What lines below mention the word "changes"? Copy each one.

* [EXCERPTED RECORDS]
====================

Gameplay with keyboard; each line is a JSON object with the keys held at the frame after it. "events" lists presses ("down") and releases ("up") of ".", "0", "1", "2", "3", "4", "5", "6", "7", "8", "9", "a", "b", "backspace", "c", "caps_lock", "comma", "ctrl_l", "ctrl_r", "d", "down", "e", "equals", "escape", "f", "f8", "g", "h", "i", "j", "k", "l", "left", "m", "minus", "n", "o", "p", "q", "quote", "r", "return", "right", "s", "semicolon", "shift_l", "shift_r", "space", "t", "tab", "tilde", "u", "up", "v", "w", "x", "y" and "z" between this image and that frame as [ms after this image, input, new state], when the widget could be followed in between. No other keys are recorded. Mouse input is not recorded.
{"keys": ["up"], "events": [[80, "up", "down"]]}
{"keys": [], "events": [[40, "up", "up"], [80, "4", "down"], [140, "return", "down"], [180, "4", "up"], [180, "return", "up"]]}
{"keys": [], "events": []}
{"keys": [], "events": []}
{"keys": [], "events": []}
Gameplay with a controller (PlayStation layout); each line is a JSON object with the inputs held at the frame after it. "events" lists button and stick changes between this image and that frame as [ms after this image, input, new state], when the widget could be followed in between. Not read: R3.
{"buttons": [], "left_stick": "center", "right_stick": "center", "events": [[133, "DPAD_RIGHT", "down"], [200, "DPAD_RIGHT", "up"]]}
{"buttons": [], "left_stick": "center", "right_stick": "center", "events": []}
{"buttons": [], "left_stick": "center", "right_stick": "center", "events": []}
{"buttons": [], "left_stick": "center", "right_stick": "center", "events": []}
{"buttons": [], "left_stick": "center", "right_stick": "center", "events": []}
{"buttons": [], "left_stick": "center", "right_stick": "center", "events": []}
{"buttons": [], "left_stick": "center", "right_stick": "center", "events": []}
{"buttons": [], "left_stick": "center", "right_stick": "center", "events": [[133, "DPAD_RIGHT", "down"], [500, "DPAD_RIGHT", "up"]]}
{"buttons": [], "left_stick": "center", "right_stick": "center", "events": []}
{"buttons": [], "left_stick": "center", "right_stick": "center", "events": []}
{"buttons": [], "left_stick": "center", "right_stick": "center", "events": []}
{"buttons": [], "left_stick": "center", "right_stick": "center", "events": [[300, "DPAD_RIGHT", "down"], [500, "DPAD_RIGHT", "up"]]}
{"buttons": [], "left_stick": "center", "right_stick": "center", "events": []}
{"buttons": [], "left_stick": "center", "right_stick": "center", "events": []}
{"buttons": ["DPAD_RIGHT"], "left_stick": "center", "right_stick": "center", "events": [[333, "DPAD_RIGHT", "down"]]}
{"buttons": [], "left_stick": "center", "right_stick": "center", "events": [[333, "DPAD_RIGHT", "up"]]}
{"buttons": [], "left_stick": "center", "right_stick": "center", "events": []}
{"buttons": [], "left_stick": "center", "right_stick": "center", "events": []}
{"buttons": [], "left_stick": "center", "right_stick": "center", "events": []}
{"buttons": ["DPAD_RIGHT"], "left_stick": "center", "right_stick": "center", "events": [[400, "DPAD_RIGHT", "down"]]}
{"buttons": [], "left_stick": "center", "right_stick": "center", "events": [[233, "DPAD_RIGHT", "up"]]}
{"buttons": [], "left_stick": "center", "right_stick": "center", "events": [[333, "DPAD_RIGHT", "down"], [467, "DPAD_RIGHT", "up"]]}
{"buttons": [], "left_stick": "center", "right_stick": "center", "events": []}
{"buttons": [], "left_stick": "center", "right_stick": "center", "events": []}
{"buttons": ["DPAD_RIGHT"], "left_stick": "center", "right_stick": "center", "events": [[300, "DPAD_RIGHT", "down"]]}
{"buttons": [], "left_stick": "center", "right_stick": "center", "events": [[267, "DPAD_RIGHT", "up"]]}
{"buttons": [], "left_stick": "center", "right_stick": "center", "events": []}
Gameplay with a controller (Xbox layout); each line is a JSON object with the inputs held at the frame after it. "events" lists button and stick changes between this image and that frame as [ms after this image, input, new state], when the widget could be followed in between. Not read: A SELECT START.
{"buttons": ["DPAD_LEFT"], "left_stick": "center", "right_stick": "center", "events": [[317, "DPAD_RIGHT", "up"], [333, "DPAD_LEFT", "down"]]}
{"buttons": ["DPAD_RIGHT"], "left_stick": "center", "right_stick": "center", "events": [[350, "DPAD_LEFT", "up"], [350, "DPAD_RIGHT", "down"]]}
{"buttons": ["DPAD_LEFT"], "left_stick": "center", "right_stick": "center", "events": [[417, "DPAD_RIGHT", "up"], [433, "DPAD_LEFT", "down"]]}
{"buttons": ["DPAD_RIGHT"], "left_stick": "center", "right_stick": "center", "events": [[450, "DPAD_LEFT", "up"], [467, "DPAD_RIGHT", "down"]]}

====================

* [EXERCISE RESPONSE]
Gameplay with a controller (PlayStation layout); each line is a JSON object with the inputs held at the frame after it. "events" lists button and stick changes between this image and that frame as [ms after this image, input, new state], when the widget could be followed in between. Not read: R3.
Gameplay with a controller (Xbox layout); each line is a JSON object with the inputs held at the frame after it. "events" lists button and stick changes between this image and that frame as [ms after this image, input, new state], when the widget could be followed in between. Not read: A SELECT START.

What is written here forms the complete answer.